Let’s generate a distribution of t-values and see how it looks like with ggplot2:

ts <- c()
sample_size <- 10
for (i in 1:1000){
  ts[i] <- t.test(rnorm(n=sample_size, mean=0, sd=1), 
                  rnorm(n=sample_size, mean=0, sd=1))$statistic
}
library(ggplot2)
ggplot(data.frame(values=ts), aes(x=values)) + geom_density()

And how we are ready to answer any probability question with t-test to calculate the critical values and obtain any probability. What is the probability that a t-value is above or below 2.5?

mean(ts > 2.5 | ts < -2.5)
## [1] 0.028

Actually, this will be the distirubiton we use to calculate the confidence intervals as well.

Another issue is that this probability distribution is actually conditioned on the sample size (or more accurately, the degrees of freedom). Each degree of freedom makes a distinct t-distribution. As the degrees of freedom approaches infinity, the t-distribution approximate the normal distribution.

Let’s see if those claims are true

dfs <- c(2, 20, 1000)
ts <- c()
n_sims <- 10000
for (d in 1:length(dfs)){
  df<-dfs[d]
  sample_size <- df + 1
  for (i in 1:n_sims){
    ts <- c(ts, t.test(rnorm(n=sample_size), rnorm(n=sample_size))$statistic)
  }
}
ts_dof_df <- data.frame(values = ts, dof = as.factor(rep(dfs, each=n_sims)))
ggplot(ts_dof_df, aes(x=values, color=dof)) + geom_density()

Effect of some parameters on the t-value

Let’s take the single sample t-test.
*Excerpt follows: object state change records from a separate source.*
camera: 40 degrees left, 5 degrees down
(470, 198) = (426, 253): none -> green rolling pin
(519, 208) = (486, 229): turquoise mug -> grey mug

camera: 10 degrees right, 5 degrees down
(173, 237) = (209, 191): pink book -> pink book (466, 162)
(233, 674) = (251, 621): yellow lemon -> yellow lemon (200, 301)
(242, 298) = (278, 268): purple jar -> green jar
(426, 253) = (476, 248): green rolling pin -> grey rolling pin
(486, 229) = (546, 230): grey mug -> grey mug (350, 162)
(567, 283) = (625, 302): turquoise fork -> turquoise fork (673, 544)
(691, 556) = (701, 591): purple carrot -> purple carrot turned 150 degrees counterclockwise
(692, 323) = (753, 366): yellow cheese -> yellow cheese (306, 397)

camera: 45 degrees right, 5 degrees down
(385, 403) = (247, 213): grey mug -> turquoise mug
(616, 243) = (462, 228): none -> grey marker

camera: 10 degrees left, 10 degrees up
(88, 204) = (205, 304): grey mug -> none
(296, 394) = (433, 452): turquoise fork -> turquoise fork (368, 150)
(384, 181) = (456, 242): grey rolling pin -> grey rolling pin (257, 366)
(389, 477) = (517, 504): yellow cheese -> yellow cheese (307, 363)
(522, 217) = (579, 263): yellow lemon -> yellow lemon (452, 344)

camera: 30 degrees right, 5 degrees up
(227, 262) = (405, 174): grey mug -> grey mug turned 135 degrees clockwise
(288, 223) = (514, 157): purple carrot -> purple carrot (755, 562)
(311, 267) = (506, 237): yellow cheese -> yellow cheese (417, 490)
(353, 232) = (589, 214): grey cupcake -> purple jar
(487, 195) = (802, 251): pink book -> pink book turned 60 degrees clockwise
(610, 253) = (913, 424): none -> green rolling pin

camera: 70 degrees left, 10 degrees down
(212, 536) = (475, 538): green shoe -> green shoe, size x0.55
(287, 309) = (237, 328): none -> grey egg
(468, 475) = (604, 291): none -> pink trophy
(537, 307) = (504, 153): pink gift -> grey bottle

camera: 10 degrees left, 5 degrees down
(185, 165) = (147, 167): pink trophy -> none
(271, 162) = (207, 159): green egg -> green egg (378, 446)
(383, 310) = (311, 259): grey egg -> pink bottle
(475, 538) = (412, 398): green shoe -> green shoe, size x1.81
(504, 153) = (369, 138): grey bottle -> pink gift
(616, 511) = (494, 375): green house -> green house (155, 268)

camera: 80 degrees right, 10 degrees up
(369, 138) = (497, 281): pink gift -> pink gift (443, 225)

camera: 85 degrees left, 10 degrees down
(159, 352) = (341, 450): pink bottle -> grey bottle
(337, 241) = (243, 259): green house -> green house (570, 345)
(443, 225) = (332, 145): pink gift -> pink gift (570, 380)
What is the effect of the standard deviation on the obtained t-value? Let’s make a simulation to see what happens as we change the standard deviation of the distribution we sample from:

ts_vs_std <- c()
population_mean <- 70
sample_size <- 20
sample_mean <- 74
n_exps <- 100
sample_std_vector <- c(2:20)
for (ind in 1:length(sample_std_vector)){
  sample_std <- sample_std_vector[ind]
  ts <- c()
  for (t_ind in 1:n_exps){
    sample_scores <- rnorm(n=sample_size, mean=sample_mean, sd=sample_std)
    ts[t_ind] <- t.test(sample_scores, mu = population_mean)$statistic
  }
  ts_vs_std[ind] <- mean(ts)
}

Now let’s make a quick visual to see what is going on:

library(ggplot2)
ggplot(data.frame(value=ts_vs_std, std=sample_std_vector), aes(x=std, y=value)) +
  geom_point()+ geom_line()

Let’s see how the sample size affect the t-value

ts_vs_N <- c()
population_mean <- 70
sample_std <- 20
sample_mean <- 74
n_exps <- 100
sample_size_vector <- seq(2,100,5)
for (ind in 1:length(sample_size_vector)){
  sample_size <- sample_size_vector[ind]
  ts <- c()
  for (t_ind in 1:n_exps){
    sample_scores <- rnorm(n=sample_size, mean=sample_mean, sd=sample_std)
    ts[t_ind] <- t.test(sample_scores, mu = population_mean)$statistic
  }
  ts_vs_N[ind] <- mean(ts)
}

Now let’s make a quick visual to see what is going on:

library(ggplot2)
ggplot(data.frame(value=ts_vs_N, N=sample_size_vector), aes(x=N, y=value)) +
  geom_point()+ geom_line()

Exercises

Use simulations to determine the effect of the following on the t-value (from an independent sample t-test): The sample size, the standard deviations of the estimates, the effect size. Use the same sample size and standard deviation for both groups. Which of those seem to increase the t-value?